··· 抜粋 ···

黒柳さん  「例えば,アジアのある国では,6歳くらいから暗く不衛生な工場で,一日8時間も働いてるんですね。一日40円もらって。それで家族を養ってるって言うんです。そんな子供たちが少しでも希望を持って生きていければいいなと思うのと,そういう子供たちがいるってことを,日本の皆さんに知ってもらいたいと思うんです。日本の子供たちは恵まれているなと。でもね,このごろ、日本は、このままではだめだなって想いが強くなっているんです。これからの若い人は,興味のあることをするのも,自分の個性や才能を伸ばすことももちろん必要なんだけど,自分たちだけよければいいって思わないで,隣の子ととにかく仲良くして,みんなで手を繋いでいかなきゃ,21世紀はとっても生きてられないって。できれば人の悲しみとか苦しみが,わかってあげられる人になっていただければと思うんですね」

 『みんな一緒』それが黒柳さんの原点。特別なことではなく,自分にできることをしているだけというその姿には,尽きることのない熱い想いと,切なる願いがあふれていました。黒柳さんが蒔きつづけておられる『希望の種』が,咲き揃う日を願わずにはおれませんでした。


黒柳 徹子プロフィール

黒柳さん 東京都出身。NHK専属のテレビ女優第1号として活躍。その後、文学座研究所、ニューヨークのメリー・ターサイ演劇スタジオで学ぶ。現在、27年続いているトーク番組「徹子の部屋」などテレビ番組にレギュラー出演の傍ら、舞台女優としても活躍中。「社会福祉法人トット基金(日本ろう者劇団)」設立。第38回毎日芸術賞、第4回読売演劇大賞最優秀女優賞と大賞等受賞多数。1984年よりユニセフ親善大使となり、飢餓、戦争、病気で苦しんでいる世界の子供たちを訪ね、その実情を伝える活動を続けている。主な著書「窓ぎわのトットちゃん」等多数。

··· 分析用データ ···

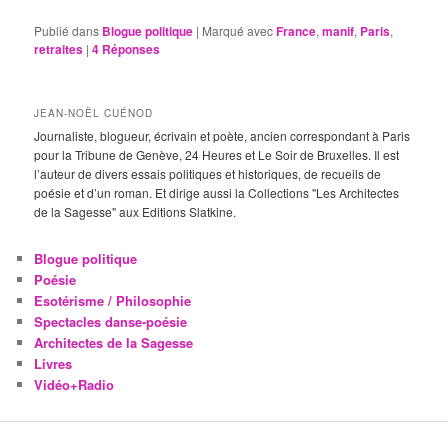
Publié dans
Blogue politique
|
Marqué avec
France
,
manif
,
Paris
,
retraites
|
4
Réponses
JEAN-NOËL CUÉNOD
Journaliste, blogueur, écrivain et poète, ancien correspondant à Paris
pour la Tribune de Genève, 24 Heures et Le Soir de Bruxelles. Il est
l’auteur de divers essais politiques et historiques, de recueils de
poésie et d’un roman. Et dirige aussi la Collections "Les Architectes
de la Sagesse" aux Editions Slatkine.
Blogue politique
Poésie
Esotérisme / Philosophie
Spectacles danse-poésie
Architectes de la Sagesse
Livres
Vidéo+Radio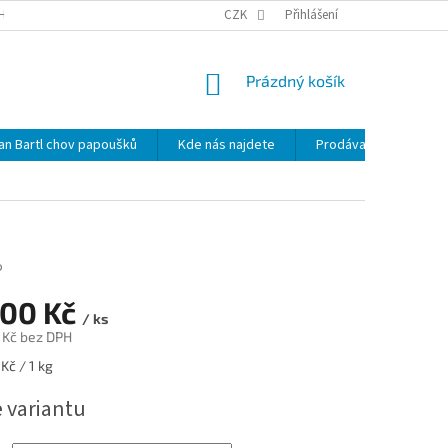
HRANY OSOBNÍCH ÚDAJŮ
NOVINKY
CZK
MAPA SERVERU
Přihlášení
KDE NÁS 
NÁKUPNÍ
Prázdný košík
KOŠÍK
lan Bartl chov papoušků
Kde nás najdete
Prodávané značky
o
100 Kč
/ ks
 Kč
bez DPH
Kč / 1 kg
e variantu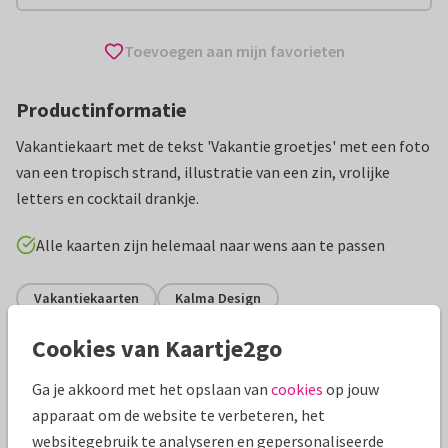
Toevoegen aan mijn favorieten
Productinformatie
Vakantiekaart met de tekst 'Vakantie groetjes' met een foto
van een tropisch strand, illustratie van een zin, vrolijke
letters en cocktail drankje.
Alle kaarten zijn helemaal naar wens aan te passen
Vakantiekaarten
Kalma Design
Cookies van Kaartje2go
Specificaties bij deze kaart
Ga je akkoord met het opslaan van
cookies
op jouw
Papiersoort:
Kies uit 6 luxe papiersoorten
apparaat om de website te verbeteren, het
websitegebruik te analyseren en gepersonaliseerde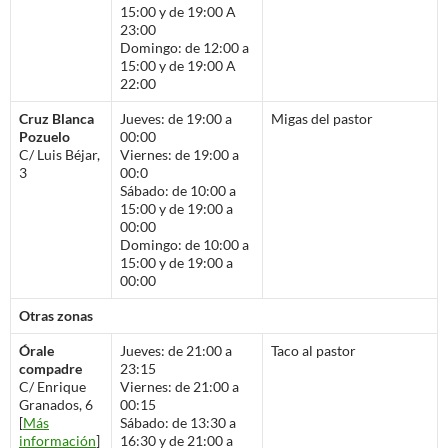
15:00 y de 19:00 A
23:00
Domingo: de 12:00 a
15:00 y de 19:00 A
22:00
Cruz Blanca
Jueves: de 19:00 a
Migas del pastor
Pozuelo
00:00
C/ Luis Béjar,
Viernes: de 19:00 a
3
00:0
Sábado: de 10:00 a
15:00 y de 19:00 a
00:00
Domingo: de 10:00 a
15:00 y de 19:00 a
00:00
Otras zonas
Órale
Jueves: de 21:00 a
Taco al pastor
compadre
23:15
C/ Enrique
Viernes: de 21:00 a
Granados, 6
00:15
[
Más
Sábado: de 13:30 a
información
]
16:30 y de 21:00 a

···

抜粋のうち「黒柳さん 東京都出身。NHK」から始まり「ぎわのトットちゃん」等多数。」で終わる部分を、「舞台女優」を「舞台俳優」に書き換えたうえで示してください。

完成した課題:
黒柳さん 東京都出身。NHK専属のテレビ女優第1号として活躍。その後、文学座研究所、ニューヨークのメリー・ターサイ演劇スタジオで学ぶ。現在、27年続いているトーク番組「徹子の部屋」などテレビ番組にレギュラー出演の傍ら、舞台俳優としても活躍中。「社会福祉法人トット基金(日本ろう者劇団)」設立。第38回毎日芸術賞、第4回読売演劇大賞最優秀女優賞と大賞等受賞多数。1984年よりユニセフ親善大使となり、飢餓、戦争、病気で苦しんでいる世界の子供たちを訪ね、その実情を伝える活動を続けている。主な著書「窓ぎわのトットちゃん」等多数。